# Instructions to follow:
Would you print all of the entries exactly, please, but without their pictures?

BEGIN Data supplied

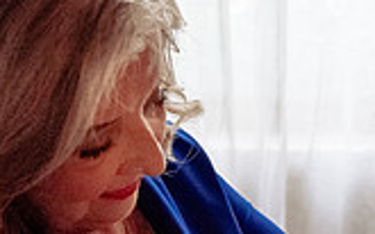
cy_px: 128
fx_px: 879
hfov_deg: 23.2
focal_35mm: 86
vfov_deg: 15.2
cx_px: 370
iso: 6400
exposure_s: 1/160
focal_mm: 24
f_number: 3.5
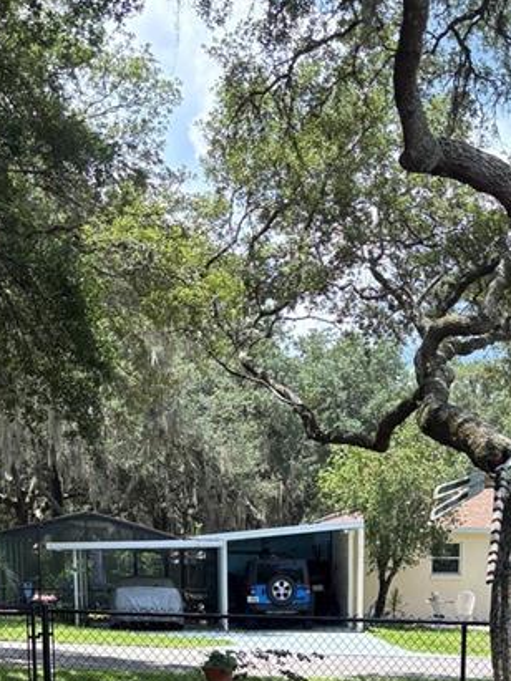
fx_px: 1497
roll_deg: -1.8
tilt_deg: -11.3
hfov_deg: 19.3
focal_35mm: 76
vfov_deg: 22.7
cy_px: 901
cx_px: 355
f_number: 1.6
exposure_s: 1/615
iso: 50
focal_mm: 5.96
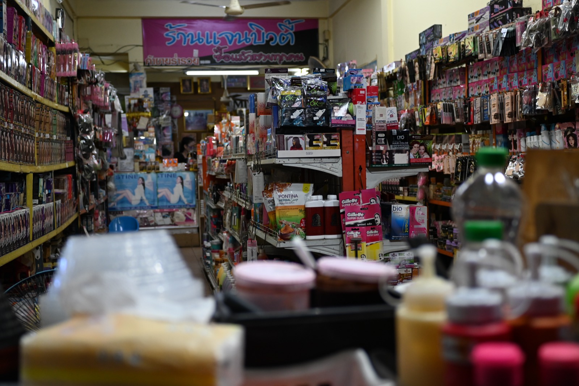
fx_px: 675
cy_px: 193
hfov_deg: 46.4
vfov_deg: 31.9
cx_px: 290
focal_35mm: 42
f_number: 2.8
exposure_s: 1/125
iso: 720
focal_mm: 28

END Data supplied

# Solution to this exercise:
cy_px: 128
fx_px: 879
hfov_deg: 23.2
focal_35mm: 86
vfov_deg: 15.2
cx_px: 370
iso: 6400
exposure_s: 1/160
focal_mm: 24
f_number: 3.5
fx_px: 1497
roll_deg: -1.8
tilt_deg: -11.3
hfov_deg: 19.3
focal_35mm: 76
vfov_deg: 22.7
cy_px: 901
cx_px: 355
f_number: 1.6
exposure_s: 1/615
iso: 50
focal_mm: 5.96
fx_px: 675
cy_px: 193
hfov_deg: 46.4
vfov_deg: 31.9
cx_px: 290
focal_35mm: 42
f_number: 2.8
exposure_s: 1/125
iso: 720
focal_mm: 28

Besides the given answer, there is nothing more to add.